En el catecismo católico se puede leer: “La fabricación y el tráfico de armamento conciernen al bien común de las naciones y de la comunidad internacional. Por este motivo, el estado tiene el derecho y el deber de regularlas por medio de la legislación”. Pero Jesús de Nazaret, el maestro del pacifismo, dijo palabras claras y sencillas en otro sentido: “Amad a vuestros enemigos y haced el bien a aquellos que os odian”, o “Envaina tu espada, pues quien mate por la espada, bajo la espada perecerá”. Con estas palabras ya Jesús dejó claro que tampoco es correcto defenderse, sin embargo las Iglesias admiten que está permitido matar en caso de defensa propia, incluso hablan y defienden las guerras santas como algo justificado.

No deja de ser terrible lo que las Iglesias han hecho con las enseñanzas de Jesús y de los grandes Profetas. Por ejemplo Dios a través de Isaías dijo: “”Cuando extendáis vuestras manos, yo esconderé de vosotros mis ojos; asimismo cuando multipliquéis la oración, yo no oiré; llenas están de sangre vuestras manos. Lavaos y limpiaos; quitad la iniquidad de vuestras obras de delante de mis ojos; dejad de hacer lo malo; aprended a hacer el bien; buscad el juicio, restituid al agraviado, haced justicia al huérfano, amparad a la viuda”. Hace ya 2700 años que el Profeta Isaías dijo estas palabras, tiempo suficiente para que en la Tierra se hubiera producido un cambio considerable entre las personas.

No obstante hoy día vuelve a hablar nuevamente un profeta de Dios a los hombres, se trata de Gabriele, la profeta y mensajera de Dios para la actualidad; de ella escuchamos: “Dios no quería ni quiere la muerte de animales ni de personas. Jesús era un hombre del pueblo que amaba a los animales, un hombre del pueblo que estaba a favor de las personas sin importarle su procedencia ni su linaje. Pero ¿está la Iglesia a favor de los animales?, ¿está la Iglesia a favor de las personas cuando habla de guerra justa? , algunos responden que muchas personas se han vuelto tan agresivas que se ha hecho necesario usar las armas.
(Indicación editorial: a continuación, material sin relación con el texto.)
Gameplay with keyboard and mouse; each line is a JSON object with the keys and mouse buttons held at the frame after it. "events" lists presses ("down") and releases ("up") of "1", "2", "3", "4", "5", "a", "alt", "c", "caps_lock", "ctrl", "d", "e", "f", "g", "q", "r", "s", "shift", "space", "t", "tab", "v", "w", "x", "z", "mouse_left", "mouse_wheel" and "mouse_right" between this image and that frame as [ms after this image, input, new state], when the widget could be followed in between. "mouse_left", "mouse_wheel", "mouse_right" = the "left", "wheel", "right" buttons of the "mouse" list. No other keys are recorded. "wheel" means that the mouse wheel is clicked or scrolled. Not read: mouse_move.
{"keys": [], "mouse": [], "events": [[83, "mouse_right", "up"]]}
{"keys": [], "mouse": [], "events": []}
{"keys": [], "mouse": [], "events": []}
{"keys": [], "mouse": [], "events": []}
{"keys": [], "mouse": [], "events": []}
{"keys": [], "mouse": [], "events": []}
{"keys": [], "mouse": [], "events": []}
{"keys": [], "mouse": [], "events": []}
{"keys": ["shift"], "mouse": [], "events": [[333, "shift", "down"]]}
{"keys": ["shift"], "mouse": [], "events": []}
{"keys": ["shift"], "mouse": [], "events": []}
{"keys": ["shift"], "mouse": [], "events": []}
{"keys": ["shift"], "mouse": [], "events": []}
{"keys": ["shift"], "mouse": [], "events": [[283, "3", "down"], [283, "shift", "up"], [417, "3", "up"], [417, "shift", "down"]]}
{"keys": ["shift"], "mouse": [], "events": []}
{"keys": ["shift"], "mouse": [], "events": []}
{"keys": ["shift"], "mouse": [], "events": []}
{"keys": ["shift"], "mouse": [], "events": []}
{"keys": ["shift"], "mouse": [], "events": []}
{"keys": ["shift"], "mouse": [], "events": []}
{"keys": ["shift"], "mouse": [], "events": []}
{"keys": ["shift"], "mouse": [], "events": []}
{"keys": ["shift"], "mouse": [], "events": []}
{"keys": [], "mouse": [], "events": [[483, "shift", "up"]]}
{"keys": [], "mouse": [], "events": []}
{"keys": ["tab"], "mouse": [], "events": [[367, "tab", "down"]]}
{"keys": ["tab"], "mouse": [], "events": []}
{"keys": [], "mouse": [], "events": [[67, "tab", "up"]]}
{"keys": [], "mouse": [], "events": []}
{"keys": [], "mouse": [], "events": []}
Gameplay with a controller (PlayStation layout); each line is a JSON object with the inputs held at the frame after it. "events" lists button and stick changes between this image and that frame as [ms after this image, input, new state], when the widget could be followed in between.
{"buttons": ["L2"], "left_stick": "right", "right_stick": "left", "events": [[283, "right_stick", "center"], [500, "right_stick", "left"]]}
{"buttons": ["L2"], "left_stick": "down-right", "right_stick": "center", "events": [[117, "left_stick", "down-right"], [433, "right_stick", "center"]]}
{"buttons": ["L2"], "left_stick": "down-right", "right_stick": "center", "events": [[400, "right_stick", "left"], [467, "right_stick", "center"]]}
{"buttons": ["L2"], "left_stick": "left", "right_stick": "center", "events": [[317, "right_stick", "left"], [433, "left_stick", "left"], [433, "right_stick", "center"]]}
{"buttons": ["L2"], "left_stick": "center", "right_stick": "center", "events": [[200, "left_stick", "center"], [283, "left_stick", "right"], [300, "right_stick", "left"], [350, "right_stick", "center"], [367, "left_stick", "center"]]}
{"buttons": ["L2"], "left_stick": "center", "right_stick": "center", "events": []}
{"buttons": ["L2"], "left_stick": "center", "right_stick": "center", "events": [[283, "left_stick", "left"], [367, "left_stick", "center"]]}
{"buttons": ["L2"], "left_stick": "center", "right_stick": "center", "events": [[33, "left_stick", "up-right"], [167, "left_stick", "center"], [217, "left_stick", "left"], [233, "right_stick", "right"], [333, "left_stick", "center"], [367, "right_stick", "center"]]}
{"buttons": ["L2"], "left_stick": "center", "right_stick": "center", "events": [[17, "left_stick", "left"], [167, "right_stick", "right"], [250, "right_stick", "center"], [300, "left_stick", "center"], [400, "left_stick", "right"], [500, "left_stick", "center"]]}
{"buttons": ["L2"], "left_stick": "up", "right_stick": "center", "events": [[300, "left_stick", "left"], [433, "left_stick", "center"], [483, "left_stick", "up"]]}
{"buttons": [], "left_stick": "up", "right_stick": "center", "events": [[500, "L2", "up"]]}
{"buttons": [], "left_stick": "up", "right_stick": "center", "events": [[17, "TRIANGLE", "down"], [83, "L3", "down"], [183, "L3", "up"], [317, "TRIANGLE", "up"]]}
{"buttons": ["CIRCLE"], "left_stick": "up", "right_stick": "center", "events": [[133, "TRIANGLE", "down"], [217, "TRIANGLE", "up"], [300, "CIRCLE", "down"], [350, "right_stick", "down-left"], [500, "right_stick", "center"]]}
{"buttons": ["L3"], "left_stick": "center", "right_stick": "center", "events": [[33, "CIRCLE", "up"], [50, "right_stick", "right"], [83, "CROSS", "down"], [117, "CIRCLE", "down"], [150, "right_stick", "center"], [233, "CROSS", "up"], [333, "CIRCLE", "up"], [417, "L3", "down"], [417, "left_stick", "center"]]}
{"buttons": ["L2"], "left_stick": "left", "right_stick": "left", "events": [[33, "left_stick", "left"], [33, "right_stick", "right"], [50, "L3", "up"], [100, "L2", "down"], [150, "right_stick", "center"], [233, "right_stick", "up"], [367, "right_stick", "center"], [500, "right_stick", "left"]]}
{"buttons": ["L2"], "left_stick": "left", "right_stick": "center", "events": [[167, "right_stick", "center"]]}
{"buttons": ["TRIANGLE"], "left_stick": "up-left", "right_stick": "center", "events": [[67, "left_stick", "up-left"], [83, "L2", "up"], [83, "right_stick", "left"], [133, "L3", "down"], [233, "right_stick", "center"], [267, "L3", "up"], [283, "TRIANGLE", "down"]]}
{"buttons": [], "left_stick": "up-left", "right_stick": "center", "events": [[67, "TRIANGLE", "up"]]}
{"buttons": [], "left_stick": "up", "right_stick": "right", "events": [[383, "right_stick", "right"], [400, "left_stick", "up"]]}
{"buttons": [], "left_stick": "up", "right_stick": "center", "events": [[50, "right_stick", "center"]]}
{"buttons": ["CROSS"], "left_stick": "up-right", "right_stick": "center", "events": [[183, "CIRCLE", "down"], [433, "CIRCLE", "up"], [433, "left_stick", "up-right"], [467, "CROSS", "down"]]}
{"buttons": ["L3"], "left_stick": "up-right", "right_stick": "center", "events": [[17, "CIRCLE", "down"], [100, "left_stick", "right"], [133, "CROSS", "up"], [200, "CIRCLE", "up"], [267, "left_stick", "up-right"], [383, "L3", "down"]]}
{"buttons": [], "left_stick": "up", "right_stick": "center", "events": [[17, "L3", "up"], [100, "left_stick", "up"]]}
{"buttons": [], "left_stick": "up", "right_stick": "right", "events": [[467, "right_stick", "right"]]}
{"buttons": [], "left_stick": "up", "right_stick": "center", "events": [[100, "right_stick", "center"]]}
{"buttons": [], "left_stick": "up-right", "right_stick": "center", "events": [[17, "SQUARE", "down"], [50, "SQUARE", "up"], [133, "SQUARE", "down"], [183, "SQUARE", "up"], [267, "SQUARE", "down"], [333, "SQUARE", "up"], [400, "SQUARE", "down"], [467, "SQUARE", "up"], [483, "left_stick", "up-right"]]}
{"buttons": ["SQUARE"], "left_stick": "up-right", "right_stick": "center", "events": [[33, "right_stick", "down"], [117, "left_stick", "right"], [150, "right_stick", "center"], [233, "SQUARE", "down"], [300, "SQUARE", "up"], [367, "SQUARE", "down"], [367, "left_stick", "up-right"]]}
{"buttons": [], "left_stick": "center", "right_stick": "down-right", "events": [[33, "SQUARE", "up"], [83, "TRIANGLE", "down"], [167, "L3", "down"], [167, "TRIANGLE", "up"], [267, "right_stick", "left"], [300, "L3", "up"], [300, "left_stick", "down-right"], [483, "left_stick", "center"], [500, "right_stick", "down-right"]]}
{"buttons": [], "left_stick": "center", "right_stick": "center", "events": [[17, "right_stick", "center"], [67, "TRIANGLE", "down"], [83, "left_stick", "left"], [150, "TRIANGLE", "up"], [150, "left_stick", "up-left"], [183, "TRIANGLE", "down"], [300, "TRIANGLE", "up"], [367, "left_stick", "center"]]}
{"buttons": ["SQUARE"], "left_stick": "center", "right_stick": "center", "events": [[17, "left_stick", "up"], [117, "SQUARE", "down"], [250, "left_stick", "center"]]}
Pero si las personas en algunos lugares están tan agresivas que una guerra justa es algo justificado, la pregunta para el occidente cristiano sería: ¿no tendría que haber realizado ya la humanidad la palabra de la Biblia desde la época de Moisés, a más tardar desde la época de Jesús, que dice “Amad a vuestros enemigos y haced el bien a aquellos que os odian”?

Por eso antes de que otro país se convierta en enemigo, llevadle la paz. Antes de que otro país ataque, que un país cristiano le tienda la mano y hayan conversaciones que reconcilien y ayuden. ¿Por qué puede ser acaso deseable que entren en tu casa, tu país, te roben los tesoros, te exploten o esclavicen, te quieran obligar a fuego y sangre a convertirte a una religión extraña y te traten como a un ser inferior?, seguro que no. Por eso pongámonos en el lugar del otro e
intentemos arreglar lo que se hizo mal.